The two researchers were able to read the chemical signatures of weakfish from each of five large East Coast spawning estuaries, from Georgia to Long Island. They found that most adult fish were returning to their birthplaces to reproduce -- not randomly to any of the five possible estuaries. This means that protecting one or two of the estuaries might not be sufficient to maintain the fish stocks, Thorrold said.

Similar otolith work has also been done by Thorrold and others -- successfully -- on trout and salmon. Thorrold said he was able to track where a salmon originated -- such as the Columbia River system in the Pacific Northwest, and how old the salmon was when it swam from fresh water into salt water.

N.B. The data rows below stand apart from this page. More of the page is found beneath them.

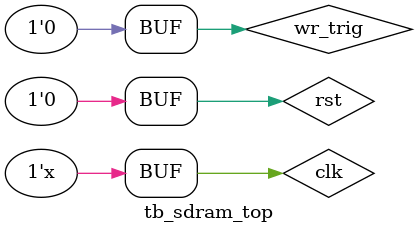
<source format=v>
`timescale 1ns/1ps
module tb_sdram_top;
reg clk;
reg rst;

wire            sdram_clk  ;
wire            sdram_cke  ;
wire            sdram_cs_n ;
wire            sdram_cas_n;
wire            sdram_ras_n;
wire            sdram_we_n ;
wire   [1:0]    sdram_bank ;
wire  [11:0]    sdram_addr ;
wire   [1:0]    sdram_dqm  ;
wire  [15:0]    sdram_dq   ;

reg             wr_trig;
initial begin
    clk = 1;
    rst = 1;
    #100
    rst = 0;
end

initial begin
    wr_trig = 0;
    #205000
    wr_trig = 1;
    #20
    wr_trig = 0; 
end
always #10 clk = ~clk;

defparam    sdram_model_plus_inst.addr_bits = 12;
defparam    sdram_model_plus_inst.data_bits = 16;
defparam    sdram_model_plus_inst.col_bits  =  9;
defparam    sdram_model_plus_inst.mem_sizes = 1024*1024*2; //2m

sdram_top  sdram_top_inst(
        .clk                (clk),
        .rst                (rst),
        .sdram_clk          (sdram_clk),
        .sdram_cke          (sdram_cke),
        .sdram_cs_n         (sdram_cs_n),
        .sdram_cas_n        (sdram_cas_n),
        .sdram_ras_n        (sdram_ras_n),
        .sdram_we_n         (sdram_we_n),
        .sdram_bank         (sdram_bank),
        .sdram_addr         (sdram_addr),
        .sdram_dqm          (sdram_dqm),
        .sdram_dq           (sdram_dq),

        .wr_trig            (wr_trig)
);

sdram_model_plus sdram_model_plus_inst(
    .Dq         (sdram_dq), 
    .Addr       (sdram_addr), 
    .Ba         (sdram_bank), 
    .Clk        (sdram_clk), 
    .Cke        (sdram_cke), 
    .Cs_n       (sdram_cs_n), 
    .Ras_n      (sdram_ras_n), 
    .Cas_n      (sdram_cas_n),  
    .We_n       (sdram_we_n), 
    .Dqm        (sdram_dqm),
    .Debug      (1'b1)
    );



endmodule
</source>
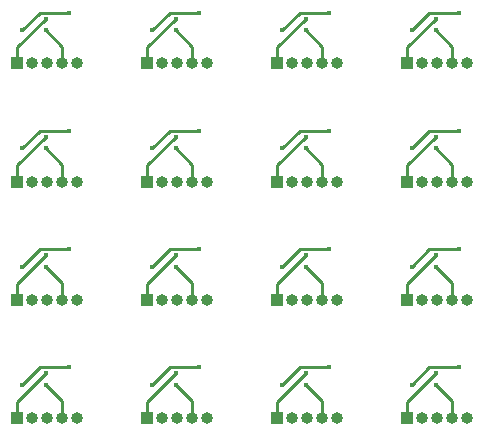
<source format=gbr>
G04 #@! TF.GenerationSoftware,KiCad,Pcbnew,5.0.2-bee76a0~70~ubuntu18.04.1*
G04 #@! TF.CreationDate,2020-02-27T14:19:30+01:00*
G04 #@! TF.ProjectId,output.load_cell_panel,6f757470-7574-42e6-9c6f-61645f63656c,rev?*
G04 #@! TF.SameCoordinates,Original*
G04 #@! TF.FileFunction,Copper,L2,Bot*
G04 #@! TF.FilePolarity,Positive*
%FSLAX46Y46*%
G04 Gerber Fmt 4.6, Leading zero omitted, Abs format (unit mm)*
G04 Created by KiCad (PCBNEW 5.0.2-bee76a0~70~ubuntu18.04.1) date Thu 27 Feb 2020 02:19:30 PM CET*
%MOMM*%
%LPD*%
G01*
G04 APERTURE LIST*
G04 #@! TA.AperFunction,ComponentPad*
%ADD10O,1.000000X1.000000*%
G04 #@! TD*
G04 #@! TA.AperFunction,ComponentPad*
%ADD11R,1.000000X1.000000*%
G04 #@! TD*
G04 #@! TA.AperFunction,ViaPad*
%ADD12C,0.400000*%
G04 #@! TD*
G04 #@! TA.AperFunction,Conductor*
%ADD13C,0.250000*%
G04 #@! TD*
G04 APERTURE END LIST*
D10*
G04 #@! TO.P,J1,5*
G04 #@! TO.N,+3V3*
X168980000Y-105100000D03*
G04 #@! TO.P,J1,4*
G04 #@! TO.N,/sdi*
X167710000Y-105100000D03*
G04 #@! TO.P,J1,3*
G04 #@! TO.N,/sck*
X166440000Y-105100000D03*
G04 #@! TO.P,J1,2*
G04 #@! TO.N,/sdo*
X165170000Y-105100000D03*
D11*
G04 #@! TO.P,J1,1*
G04 #@! TO.N,GND*
X163900000Y-105100000D03*
G04 #@! TD*
D10*
G04 #@! TO.P,J1,5*
G04 #@! TO.N,+3V3*
X157980000Y-105100000D03*
G04 #@! TO.P,J1,4*
G04 #@! TO.N,/sdi*
X156710000Y-105100000D03*
G04 #@! TO.P,J1,3*
G04 #@! TO.N,/sck*
X155440000Y-105100000D03*
G04 #@! TO.P,J1,2*
G04 #@! TO.N,/sdo*
X154170000Y-105100000D03*
D11*
G04 #@! TO.P,J1,1*
G04 #@! TO.N,GND*
X152900000Y-105100000D03*
G04 #@! TD*
D10*
G04 #@! TO.P,J1,5*
G04 #@! TO.N,+3V3*
X146980000Y-105100000D03*
G04 #@! TO.P,J1,4*
G04 #@! TO.N,/sdi*
X145710000Y-105100000D03*
G04 #@! TO.P,J1,3*
G04 #@! TO.N,/sck*
X144440000Y-105100000D03*
G04 #@! TO.P,J1,2*
G04 #@! TO.N,/sdo*
X143170000Y-105100000D03*
D11*
G04 #@! TO.P,J1,1*
G04 #@! TO.N,GND*
X141900000Y-105100000D03*
G04 #@! TD*
D10*
G04 #@! TO.P,J1,5*
G04 #@! TO.N,+3V3*
X135980000Y-105100000D03*
G04 #@! TO.P,J1,4*
G04 #@! TO.N,/sdi*
X134710000Y-105100000D03*
G04 #@! TO.P,J1,3*
G04 #@! TO.N,/sck*
X133440000Y-105100000D03*
G04 #@! TO.P,J1,2*
G04 #@! TO.N,/sdo*
X132170000Y-105100000D03*
D11*
G04 #@! TO.P,J1,1*
G04 #@! TO.N,GND*
X130900000Y-105100000D03*
G04 #@! TD*
D10*
G04 #@! TO.P,J1,5*
G04 #@! TO.N,+3V3*
X168980000Y-95100000D03*
G04 #@! TO.P,J1,4*
G04 #@! TO.N,/sdi*
X167710000Y-95100000D03*
G04 #@! TO.P,J1,3*
G04 #@! TO.N,/sck*
X166440000Y-95100000D03*
G04 #@! TO.P,J1,2*
G04 #@! TO.N,/sdo*
X165170000Y-95100000D03*
D11*
G04 #@! TO.P,J1,1*
G04 #@! TO.N,GND*
X163900000Y-95100000D03*
G04 #@! TD*
D10*
G04 #@! TO.P,J1,5*
G04 #@! TO.N,+3V3*
X157980000Y-95100000D03*
G04 #@! TO.P,J1,4*
G04 #@! TO.N,/sdi*
X156710000Y-95100000D03*
G04 #@! TO.P,J1,3*
G04 #@! TO.N,/sck*
X155440000Y-95100000D03*
G04 #@! TO.P,J1,2*
G04 #@! TO.N,/sdo*
X154170000Y-95100000D03*
D11*
G04 #@! TO.P,J1,1*
G04 #@! TO.N,GND*
X152900000Y-95100000D03*
G04 #@! TD*
D10*
G04 #@! TO.P,J1,5*
G04 #@! TO.N,+3V3*
X146980000Y-95100000D03*
G04 #@! TO.P,J1,4*
G04 #@! TO.N,/sdi*
X145710000Y-95100000D03*
G04 #@! TO.P,J1,3*
G04 #@! TO.N,/sck*
X144440000Y-95100000D03*
G04 #@! TO.P,J1,2*
G04 #@! TO.N,/sdo*
X143170000Y-95100000D03*
D11*
G04 #@! TO.P,J1,1*
G04 #@! TO.N,GND*
X141900000Y-95100000D03*
G04 #@! TD*
D10*
G04 #@! TO.P,J1,5*
G04 #@! TO.N,+3V3*
X135980000Y-95100000D03*
G04 #@! TO.P,J1,4*
G04 #@! TO.N,/sdi*
X134710000Y-95100000D03*
G04 #@! TO.P,J1,3*
G04 #@! TO.N,/sck*
X133440000Y-95100000D03*
G04 #@! TO.P,J1,2*
G04 #@! TO.N,/sdo*
X132170000Y-95100000D03*
D11*
G04 #@! TO.P,J1,1*
G04 #@! TO.N,GND*
X130900000Y-95100000D03*
G04 #@! TD*
D10*
G04 #@! TO.P,J1,5*
G04 #@! TO.N,+3V3*
X168980000Y-85100000D03*
G04 #@! TO.P,J1,4*
G04 #@! TO.N,/sdi*
X167710000Y-85100000D03*
G04 #@! TO.P,J1,3*
G04 #@! TO.N,/sck*
X166440000Y-85100000D03*
G04 #@! TO.P,J1,2*
G04 #@! TO.N,/sdo*
X165170000Y-85100000D03*
D11*
G04 #@! TO.P,J1,1*
G04 #@! TO.N,GND*
X163900000Y-85100000D03*
G04 #@! TD*
D10*
G04 #@! TO.P,J1,5*
G04 #@! TO.N,+3V3*
X157980000Y-85100000D03*
G04 #@! TO.P,J1,4*
G04 #@! TO.N,/sdi*
X156710000Y-85100000D03*
G04 #@! TO.P,J1,3*
G04 #@! TO.N,/sck*
X155440000Y-85100000D03*
G04 #@! TO.P,J1,2*
G04 #@! TO.N,/sdo*
X154170000Y-85100000D03*
D11*
G04 #@! TO.P,J1,1*
G04 #@! TO.N,GND*
X152900000Y-85100000D03*
G04 #@! TD*
D10*
G04 #@! TO.P,J1,5*
G04 #@! TO.N,+3V3*
X146980000Y-85100000D03*
G04 #@! TO.P,J1,4*
G04 #@! TO.N,/sdi*
X145710000Y-85100000D03*
G04 #@! TO.P,J1,3*
G04 #@! TO.N,/sck*
X144440000Y-85100000D03*
G04 #@! TO.P,J1,2*
G04 #@! TO.N,/sdo*
X143170000Y-85100000D03*
D11*
G04 #@! TO.P,J1,1*
G04 #@! TO.N,GND*
X141900000Y-85100000D03*
G04 #@! TD*
D10*
G04 #@! TO.P,J1,5*
G04 #@! TO.N,+3V3*
X135980000Y-85100000D03*
G04 #@! TO.P,J1,4*
G04 #@! TO.N,/sdi*
X134710000Y-85100000D03*
G04 #@! TO.P,J1,3*
G04 #@! TO.N,/sck*
X133440000Y-85100000D03*
G04 #@! TO.P,J1,2*
G04 #@! TO.N,/sdo*
X132170000Y-85100000D03*
D11*
G04 #@! TO.P,J1,1*
G04 #@! TO.N,GND*
X130900000Y-85100000D03*
G04 #@! TD*
D10*
G04 #@! TO.P,J1,5*
G04 #@! TO.N,+3V3*
X168980000Y-75100000D03*
G04 #@! TO.P,J1,4*
G04 #@! TO.N,/sdi*
X167710000Y-75100000D03*
G04 #@! TO.P,J1,3*
G04 #@! TO.N,/sck*
X166440000Y-75100000D03*
G04 #@! TO.P,J1,2*
G04 #@! TO.N,/sdo*
X165170000Y-75100000D03*
D11*
G04 #@! TO.P,J1,1*
G04 #@! TO.N,GND*
X163900000Y-75100000D03*
G04 #@! TD*
D10*
G04 #@! TO.P,J1,5*
G04 #@! TO.N,+3V3*
X157980000Y-75100000D03*
G04 #@! TO.P,J1,4*
G04 #@! TO.N,/sdi*
X156710000Y-75100000D03*
G04 #@! TO.P,J1,3*
G04 #@! TO.N,/sck*
X155440000Y-75100000D03*
G04 #@! TO.P,J1,2*
G04 #@! TO.N,/sdo*
X154170000Y-75100000D03*
D11*
G04 #@! TO.P,J1,1*
G04 #@! TO.N,GND*
X152900000Y-75100000D03*
G04 #@! TD*
D10*
G04 #@! TO.P,J1,5*
G04 #@! TO.N,+3V3*
X146980000Y-75100000D03*
G04 #@! TO.P,J1,4*
G04 #@! TO.N,/sdi*
X145710000Y-75100000D03*
G04 #@! TO.P,J1,3*
G04 #@! TO.N,/sck*
X144440000Y-75100000D03*
G04 #@! TO.P,J1,2*
G04 #@! TO.N,/sdo*
X143170000Y-75100000D03*
D11*
G04 #@! TO.P,J1,1*
G04 #@! TO.N,GND*
X141900000Y-75100000D03*
G04 #@! TD*
G04 #@! TO.P,J1,1*
G04 #@! TO.N,GND*
X130900000Y-75100000D03*
D10*
G04 #@! TO.P,J1,2*
G04 #@! TO.N,/sdo*
X132170000Y-75100000D03*
G04 #@! TO.P,J1,3*
G04 #@! TO.N,/sck*
X133440000Y-75100000D03*
G04 #@! TO.P,J1,4*
G04 #@! TO.N,/sdi*
X134710000Y-75100000D03*
G04 #@! TO.P,J1,5*
G04 #@! TO.N,+3V3*
X135980000Y-75100000D03*
G04 #@! TD*
D12*
G04 #@! TO.N,+3V3*
X131300000Y-72300000D03*
X135300000Y-70815000D03*
X146300000Y-70815000D03*
X157300000Y-70815000D03*
X168300000Y-70815000D03*
X135300000Y-80815000D03*
X146300000Y-80815000D03*
X157300000Y-80815000D03*
X168300000Y-80815000D03*
X135300000Y-90815000D03*
X146300000Y-90815000D03*
X157300000Y-90815000D03*
X168300000Y-90815000D03*
X135300000Y-100815000D03*
X146300000Y-100815000D03*
X157300000Y-100815000D03*
X168300000Y-100815000D03*
X142300000Y-72300000D03*
X153300000Y-72300000D03*
X164300000Y-72300000D03*
X131300000Y-82300000D03*
X142300000Y-82300000D03*
X153300000Y-82300000D03*
X164300000Y-82300000D03*
X131300000Y-92300000D03*
X142300000Y-92300000D03*
X153300000Y-92300000D03*
X164300000Y-92300000D03*
X131300000Y-102300000D03*
X142300000Y-102300000D03*
X153300000Y-102300000D03*
X164300000Y-102300000D03*
G04 #@! TO.N,GND*
X133300000Y-71340000D03*
X144300000Y-71340000D03*
X155300000Y-71340000D03*
X166300000Y-71340000D03*
X133300000Y-81340000D03*
X144300000Y-81340000D03*
X155300000Y-81340000D03*
X166300000Y-81340000D03*
X133300000Y-91340000D03*
X144300000Y-91340000D03*
X155300000Y-91340000D03*
X166300000Y-91340000D03*
X133300000Y-101340000D03*
X144300000Y-101340000D03*
X155300000Y-101340000D03*
X166300000Y-101340000D03*
G04 #@! TO.N,/sdi*
X133300000Y-72300000D03*
X144300000Y-72300000D03*
X155300000Y-72300000D03*
X166300000Y-72300000D03*
X133300000Y-82300000D03*
X144300000Y-82300000D03*
X155300000Y-82300000D03*
X166300000Y-82300000D03*
X133300000Y-92300000D03*
X144300000Y-92300000D03*
X155300000Y-92300000D03*
X166300000Y-92300000D03*
X133300000Y-102300000D03*
X144300000Y-102300000D03*
X155300000Y-102300000D03*
X166300000Y-102300000D03*
G04 #@! TD*
D13*
G04 #@! TO.N,+3V3*
X131300000Y-72300000D02*
X132785000Y-70815000D01*
X132785000Y-70815000D02*
X135300000Y-70815000D01*
X142300000Y-72300000D02*
X143785000Y-70815000D01*
X153300000Y-72300000D02*
X154785000Y-70815000D01*
X164300000Y-72300000D02*
X165785000Y-70815000D01*
X131300000Y-82300000D02*
X132785000Y-80815000D01*
X142300000Y-82300000D02*
X143785000Y-80815000D01*
X153300000Y-82300000D02*
X154785000Y-80815000D01*
X164300000Y-82300000D02*
X165785000Y-80815000D01*
X131300000Y-92300000D02*
X132785000Y-90815000D01*
X142300000Y-92300000D02*
X143785000Y-90815000D01*
X153300000Y-92300000D02*
X154785000Y-90815000D01*
X164300000Y-92300000D02*
X165785000Y-90815000D01*
X131300000Y-102300000D02*
X132785000Y-100815000D01*
X142300000Y-102300000D02*
X143785000Y-100815000D01*
X153300000Y-102300000D02*
X154785000Y-100815000D01*
X164300000Y-102300000D02*
X165785000Y-100815000D01*
X143785000Y-70815000D02*
X146300000Y-70815000D01*
X154785000Y-70815000D02*
X157300000Y-70815000D01*
X165785000Y-70815000D02*
X168300000Y-70815000D01*
X132785000Y-80815000D02*
X135300000Y-80815000D01*
X143785000Y-80815000D02*
X146300000Y-80815000D01*
X154785000Y-80815000D02*
X157300000Y-80815000D01*
X165785000Y-80815000D02*
X168300000Y-80815000D01*
X132785000Y-90815000D02*
X135300000Y-90815000D01*
X143785000Y-90815000D02*
X146300000Y-90815000D01*
X154785000Y-90815000D02*
X157300000Y-90815000D01*
X165785000Y-90815000D02*
X168300000Y-90815000D01*
X132785000Y-100815000D02*
X135300000Y-100815000D01*
X143785000Y-100815000D02*
X146300000Y-100815000D01*
X154785000Y-100815000D02*
X157300000Y-100815000D01*
X165785000Y-100815000D02*
X168300000Y-100815000D01*
G04 #@! TO.N,GND*
X130900000Y-73740000D02*
X130900000Y-75100000D01*
X133300000Y-71340000D02*
X130900000Y-73740000D01*
X144300000Y-71340000D02*
X141900000Y-73740000D01*
X155300000Y-71340000D02*
X152900000Y-73740000D01*
X166300000Y-71340000D02*
X163900000Y-73740000D01*
X133300000Y-81340000D02*
X130900000Y-83740000D01*
X144300000Y-81340000D02*
X141900000Y-83740000D01*
X155300000Y-81340000D02*
X152900000Y-83740000D01*
X166300000Y-81340000D02*
X163900000Y-83740000D01*
X133300000Y-91340000D02*
X130900000Y-93740000D01*
X144300000Y-91340000D02*
X141900000Y-93740000D01*
X155300000Y-91340000D02*
X152900000Y-93740000D01*
X166300000Y-91340000D02*
X163900000Y-93740000D01*
X133300000Y-101340000D02*
X130900000Y-103740000D01*
X144300000Y-101340000D02*
X141900000Y-103740000D01*
X155300000Y-101340000D02*
X152900000Y-103740000D01*
X166300000Y-101340000D02*
X163900000Y-103740000D01*
X141900000Y-73740000D02*
X141900000Y-75100000D01*
X152900000Y-73740000D02*
X152900000Y-75100000D01*
X163900000Y-73740000D02*
X163900000Y-75100000D01*
X130900000Y-83740000D02*
X130900000Y-85100000D01*
X141900000Y-83740000D02*
X141900000Y-85100000D01*
X152900000Y-83740000D02*
X152900000Y-85100000D01*
X163900000Y-83740000D02*
X163900000Y-85100000D01*
X130900000Y-93740000D02*
X130900000Y-95100000D01*
X141900000Y-93740000D02*
X141900000Y-95100000D01*
X152900000Y-93740000D02*
X152900000Y-95100000D01*
X163900000Y-93740000D02*
X163900000Y-95100000D01*
X130900000Y-103740000D02*
X130900000Y-105100000D01*
X141900000Y-103740000D02*
X141900000Y-105100000D01*
X152900000Y-103740000D02*
X152900000Y-105100000D01*
X163900000Y-103740000D02*
X163900000Y-105100000D01*
G04 #@! TO.N,/sdi*
X134710000Y-73710000D02*
X134710000Y-75100000D01*
X133300000Y-72300000D02*
X134710000Y-73710000D01*
X144300000Y-72300000D02*
X145710000Y-73710000D01*
X155300000Y-72300000D02*
X156710000Y-73710000D01*
X166300000Y-72300000D02*
X167710000Y-73710000D01*
X133300000Y-82300000D02*
X134710000Y-83710000D01*
X144300000Y-82300000D02*
X145710000Y-83710000D01*
X155300000Y-82300000D02*
X156710000Y-83710000D01*
X166300000Y-82300000D02*
X167710000Y-83710000D01*
X133300000Y-92300000D02*
X134710000Y-93710000D01*
X144300000Y-92300000D02*
X145710000Y-93710000D01*
X155300000Y-92300000D02*
X156710000Y-93710000D01*
X166300000Y-92300000D02*
X167710000Y-93710000D01*
X133300000Y-102300000D02*
X134710000Y-103710000D01*
X144300000Y-102300000D02*
X145710000Y-103710000D01*
X155300000Y-102300000D02*
X156710000Y-103710000D01*
X166300000Y-102300000D02*
X167710000Y-103710000D01*
X145710000Y-73710000D02*
X145710000Y-75100000D01*
X156710000Y-73710000D02*
X156710000Y-75100000D01*
X167710000Y-73710000D02*
X167710000Y-75100000D01*
X134710000Y-83710000D02*
X134710000Y-85100000D01*
X145710000Y-83710000D02*
X145710000Y-85100000D01*
X156710000Y-83710000D02*
X156710000Y-85100000D01*
X167710000Y-83710000D02*
X167710000Y-85100000D01*
X134710000Y-93710000D02*
X134710000Y-95100000D01*
X145710000Y-93710000D02*
X145710000Y-95100000D01*
X156710000Y-93710000D02*
X156710000Y-95100000D01*
X167710000Y-93710000D02*
X167710000Y-95100000D01*
X134710000Y-103710000D02*
X134710000Y-105100000D01*
X145710000Y-103710000D02*
X145710000Y-105100000D01*
X156710000Y-103710000D02*
X156710000Y-105100000D01*
X167710000Y-103710000D02*
X167710000Y-105100000D01*
G04 #@! TD*
M02*

</source>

At present, Warner said, Thorrold is the world's best reader of such hidden data.

Cohen and a research colleague at Woods Hole, Graham Layne, are using a similar approach on the world's most expensive fish -- the Atlantic bluefin tuna.

Highly prized by sushi fans in Japan, a 1,400-pound tuna can sell for $40,000. Such prices have spurred overfishing and near-collapse of the tuna fishery.

The goal with bluefin tuna studies is to see whether there's only one population of the big, powerful fish in the Atlantic or whether two exist -- one in the western Atlantic, the other in the east. Fishermen have argued about whether both sides of the Atlantic need the same rigid regulations now enforced in the west; if there are two populations, then fewer regulations may be needed.

Cohen and Layne are hoping to use the chemical signatures of tuna otoliths to show migration patterns, stock mixing, and spawning habits.

They expect that the entire life history, from birth to death, of a giant 30-year-old bluefin tuna is contained within a single otolith less than one inch long.

Such work is important because, as Thorrold put it, ``marine fish populations are in trouble globally; they're struggling everywhere you look. So we need to be much smarter about how we exploit that resource. We need more science."